COBRA fees will vary based on the health plan you previously had with your employer.  While employed, health insurance is usually subsidized by employers and workers are only responsible for paying a portion of their premium.  With a COBRA plan, however, individuals are accountable for the entire premium plus a 2% administrative fee.  If you wait to commit to a COBRA plan until the end of the 60 day allowance period, you may be required to pay retroactive fees.  If you fail to make a payment, your COBRA plan may be terminated.

COBRA's Disadvantages

Although, COBRA is a great option for some people, it has a number of disadvantages that make it unacceptable for others, such as its provisional nature.  It is necessary to remember that COBRA offers only a temporary fix to a life-long problem—if you are looking for a long-term health insurance solution, COBRA is not for you.  Furthermore, many find the costs associated with COBRA to be quite high. If you are used to your employer paying a percentage of your premium, you may be in for a rude-awakening. 

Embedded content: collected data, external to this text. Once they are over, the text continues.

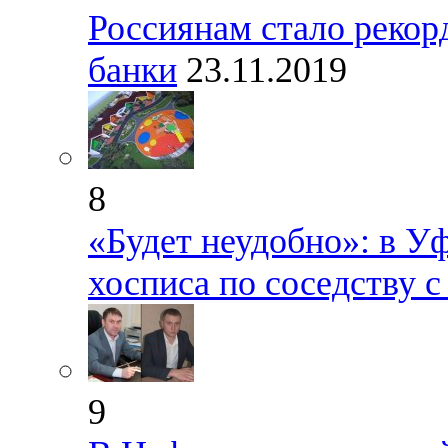
Россиянам стало рекор
банки
23.11.2019
8
«Будет неудобно»: в У
хосписа по соседству 
9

With a COBRA plan, you are required to pay 100% of your premium in addition to a 2% administrative fee.  As the payment is no longer deducted from your paycheck, make sure to take into account that your payments are now from post-tax dollars. Typically your cost will never exceed 102% of your premium, but in rare instances you may be required to pay 150% of what you where paying while employed.  If your insurance needs are covered by what COBRA offers, and you are willing to afford the higher cost, COBRA may be right for you. 

COBRA plans offer a wide range of coverage options, but in the end they can be much more expensive than what you are used to.  You may want to consider other options like individual or short term insurance plans.  In any case, it is a good idea to learn about the many potential health insurance providers and options available in order to find the most suitable plan for you.